There are times when everything you thought was true is wrong. Actually, most of the time that you believe things are true, you're wrong. However, there are moments when it becomes unavoidably clear that you're wrong: defining moments in which either the moment defines you or your define the moment.

In those moments, the gateway to a new reality blinks open. You see more clearly than you've seen before. You know that you must decide: jump through the opening or watch it snap shut.

Sometimes it's a no-brainer; more often it's not. You hesitate wanting more time to decide. You second-guess what you see and deny it--it can't be; it's implausible, impossible.
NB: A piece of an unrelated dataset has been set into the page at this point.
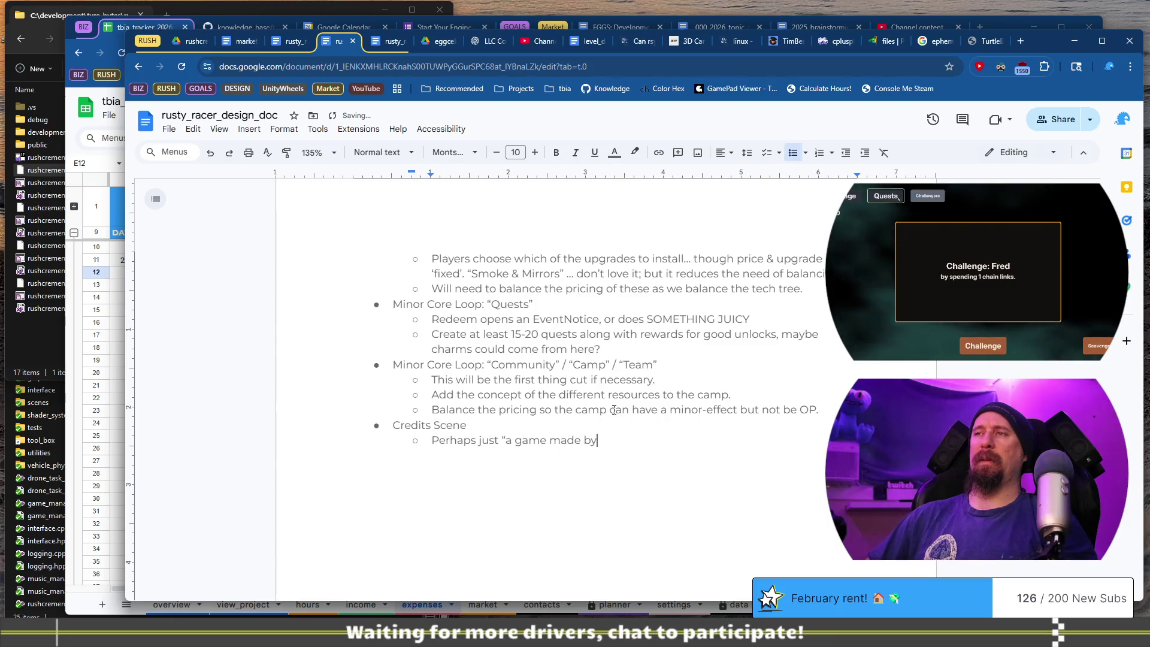
text(: All)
Or you do believe, but the cost of acceptance is too great. So you try to ignore it, forget about it.

I've met doctors and therapists who would never use the methods they employ every day with members of their families. They don't believe that what they offer is indeed the best solution, but it's what they know, what they've trained all their lives to do. And so they carry on trying not to think too much about it. The moments have defined them.
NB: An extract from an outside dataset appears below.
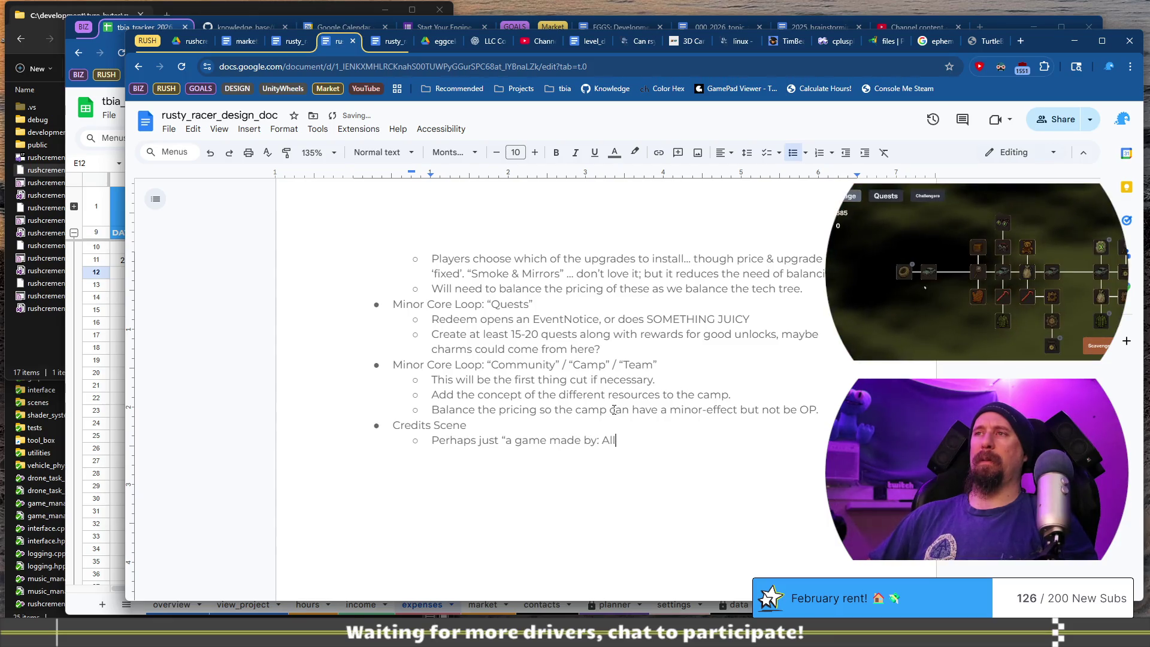
text(ow)
key(BackSpace)
text(& Tim)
I know salespeople who are clear that they offer an inferior product for a higher price. They brag about it, how despite the product's shortcomings, they can sell it. If it were the best product at the lowest price, anyone could sell it. Selling the lesser product requires true salesmanship.

On the other hand, I know people who upon seeing the truth (as it may be), will walk into it without hesitation or doubt. I know researchers who see the goal of an experiment to be discovery, not proof. Doctors and therapists who go on record to make it clear that what they first believed and taught is wrong. Business people who give up substantial incomes and sure things to pursue what they believe is best for their customers, even if it means uncertainty and financial loss.
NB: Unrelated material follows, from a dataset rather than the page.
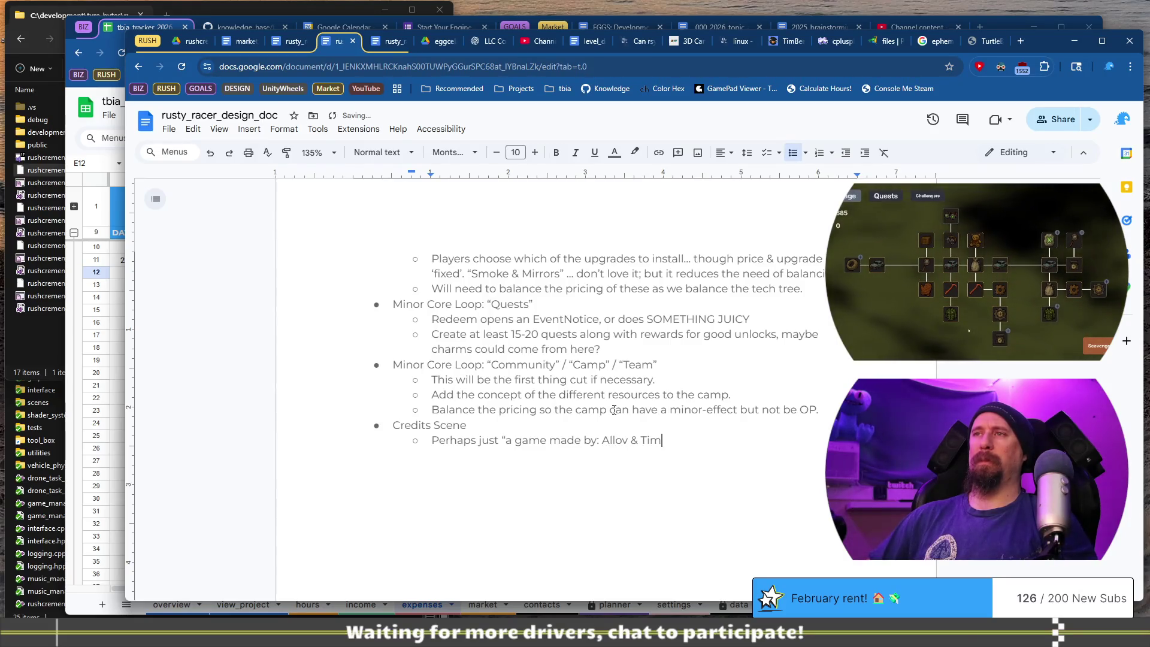
text(" on ti)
The moment comes and they define it.

Of course, it's easy to point out in others the inconsistency between belief and action. We all have it.

There's nothing wrong it. We each walk around with thousands of unreconciled inconstancies bouncing around in our heads.

The only challenge is the side-effects.

For example, kids seem to be hyper-aware of inconsistencies in their parents. They seem to learn more from beliefs observed than beliefs taught.

Maintenance of inconsistency is costly. Some of us stress over them. Others block them out with alcohol and drugs. A few lose touch with reality altogether, a side-effect of strong powers of denial.

Sometimes we seek justification and we become self-righteous--I do it for a greater good. Other times, we seek explanation and we become victims--I do it because I have no other choice.

One of the challenges I face with my dogged-persistence is that I often blind myself to my inconsistencies. For example, I don't see that I've gone above and beyond what I said I would do and yet have not accepted my own work. I work harder and longer. I make others the benchmarks of my success. Bit by bit, I become externally defined. Kind of creeps up on me.

And then there are moments when I see it. Moments like now. And I have a choice to make.